Outside of the spotlight of Tesla’s recent unveilings, there exists a dark void known to very few of its shareholders: at the rate that the company is burning cash, it could be broke by August.

While the company’s stock price has been on a rally, being valued at above $300 per share since April of 2017, if Tesla doesn’t take action in the next few months, that rally will quickly come to an end. As a growing company, Tesla technically still has yet to make a profit as the manufacturing and research & development teams continue to plow through cash in search of the next big innovation in the electric cars industry.

What does this mean for Tesla’s army of engineers and their general, CEO Elon Musk, who recently signed on for another ten years? If sales and revenue don’t increase promptly, they will have to either accrue more debt to keep the company afloat, or raise more cash from shareholders, an unlikely and last-resort option.

Even so, people have been predicting Tesla’s death for years. About twenty percent of the company’s shares are being sold short right now, and even in 2015, a group of Auburn University business students released a 35-page manifesto detailing all of the reasons to go short on Tesla. If you had followed that manifesto’s advice, you would have lost more than 150% of your original investment.

Tesla’s (ticker $TSLA) stock performance over the past year.
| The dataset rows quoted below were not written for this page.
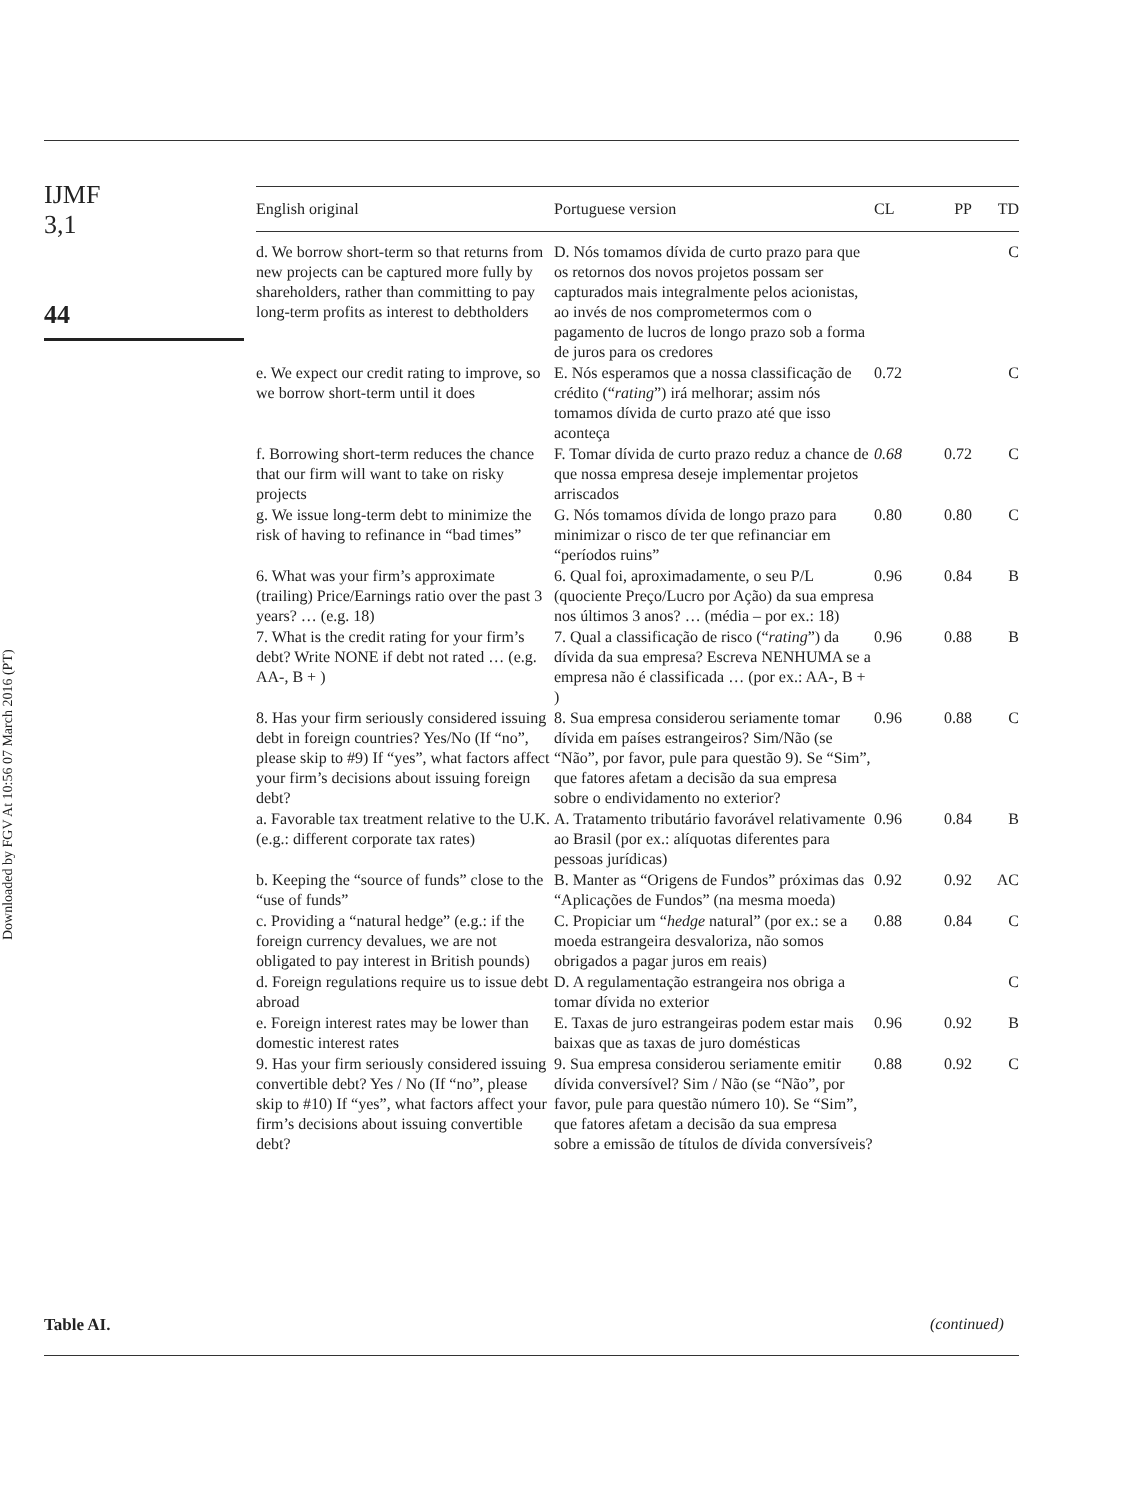IJMF
3,1
44
Downloaded by FGV At 10:56 07 March 2016 (PT)
| English original | Portuguese version | CL | PP | TD |
| --- | --- | --- | --- | --- |
| d. We borrow short-term so that returns from new projects can be captured more fully by shareholders, rather than committing to pay long-term profits as interest to debtholders | D. Nós tomamos dívida de curto prazo para que os retornos dos novos projetos possam ser capturados mais integralmente pelos acionistas, ao invés de nos comprometermos com o pagamento de lucros de longo prazo sob a forma de juros para os credores | | | C |
| e. We expect our credit rating to improve, so we borrow short-term until it does | E. Nós esperamos que a nossa classificação de crédito (“ rating ”) irá melhorar; assim nós tomamos dívida de curto prazo até que isso aconteça | 0.72 | | C |
| f. Borrowing short-term reduces the chance that our firm will want to take on risky projects | F. Tomar dívida de curto prazo reduz a chance de que nossa empresa deseje implementar projetos arriscados | 0.68 | 0.72 | C |
| g. We issue long-term debt to minimize the risk of having to refinance in “bad times” | G. Nós tomamos dívida de longo prazo para minimizar o risco de ter que refinanciar em “períodos ruins” | 0.80 | 0.80 | C |
| 6. What was your firm’s approximate (trailing) Price/Earnings ratio over the past 3 years? … (e.g. 18) | 6. Qual foi, aproximadamente, o seu P/L (quociente Preço/Lucro por Ação) da sua empresa nos últimos 3 anos? … (média – por ex.: 18) | 0.96 | 0.84 | B |
| 7. What is the credit rating for your firm’s debt? Write NONE if debt not rated … (e.g. AA-, B + ) | 7. Qual a classificação de risco (“ rating ”) da dívida da sua empresa? Escreva NENHUMA se a empresa não é classificada … (por ex.: AA-, B + ) | 0.96 | 0.88 | B |
| 8. Has your firm seriously considered issuing debt in foreign countries? Yes/No (If “no”, please skip to #9) If “yes”, what factors affect your firm’s decisions about issuing foreign debt? | 8. Sua empresa considerou seriamente tomar dívida em países estrangeiros? Sim/Não (se “Não”, por favor, pule para questão 9). Se “Sim”, que fatores afetam a decisão da sua empresa sobre o endividamento no exterior? | 0.96 | 0.88 | C |
| a. Favorable tax treatment relative to the U.K. (e.g.: different corporate tax rates) | A. Tratamento tributário favorável relativamente ao Brasil (por ex.: alíquotas diferentes para pessoas jurídicas) | 0.96 | 0.84 | B |
| b. Keeping the “source of funds” close to the “use of funds” | B. Manter as “Origens de Fundos” próximas das “Aplicações de Fundos” (na mesma moeda) | 0.92 | 0.92 | AC |
| c. Providing a “natural hedge” (e.g.: if the foreign currency devalues, we are not obligated to pay interest in British pounds) | C. Propiciar um “ hedge natural” (por ex.: se a moeda estrangeira desvaloriza, não somos obrigados a pagar juros em reais) | 0.88 | 0.84 | C |
| d. Foreign regulations require us to issue debt abroad | D. A regulamentação estrangeira nos obriga a tomar dívida no exterior | | | C |
| e. Foreign interest rates may be lower than domestic interest rates | E. Taxas de juro estrangeiras podem estar mais baixas que as taxas de juro domésticas | 0.96 | 0.92 | B |
| 9. Has your firm seriously considered issuing convertible debt? Yes / No (If “no”, please skip to #10) If “yes”, what factors affect your firm’s decisions about issuing convertible debt? | 9. Sua empresa considerou seriamente emitir dívida conversível? Sim / Não (se “Não”, por favor, pule para questão número 10). Se “Sim”, que fatores afetam a decisão da sua empresa sobre a emissão de títulos de dívida conversíveis? | 0.88 | 0.92 | C |
Table AI. (continued)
Data courtesy of Google Finance

At this point, a great deal of Tesla’s success rests on the Model 3, which has been hailed as the company’s way of tapping into the economy car market. According to a recent report by Business Insider, if the Model 3 reaches the sales target that Tesla has set, then the company will eventually become more financially efficient than General Motors, the automotive behemoth. Tesla’s reputation for succeeding despite all odds certainly makes it difficult to give credence to reports of its imminent failure.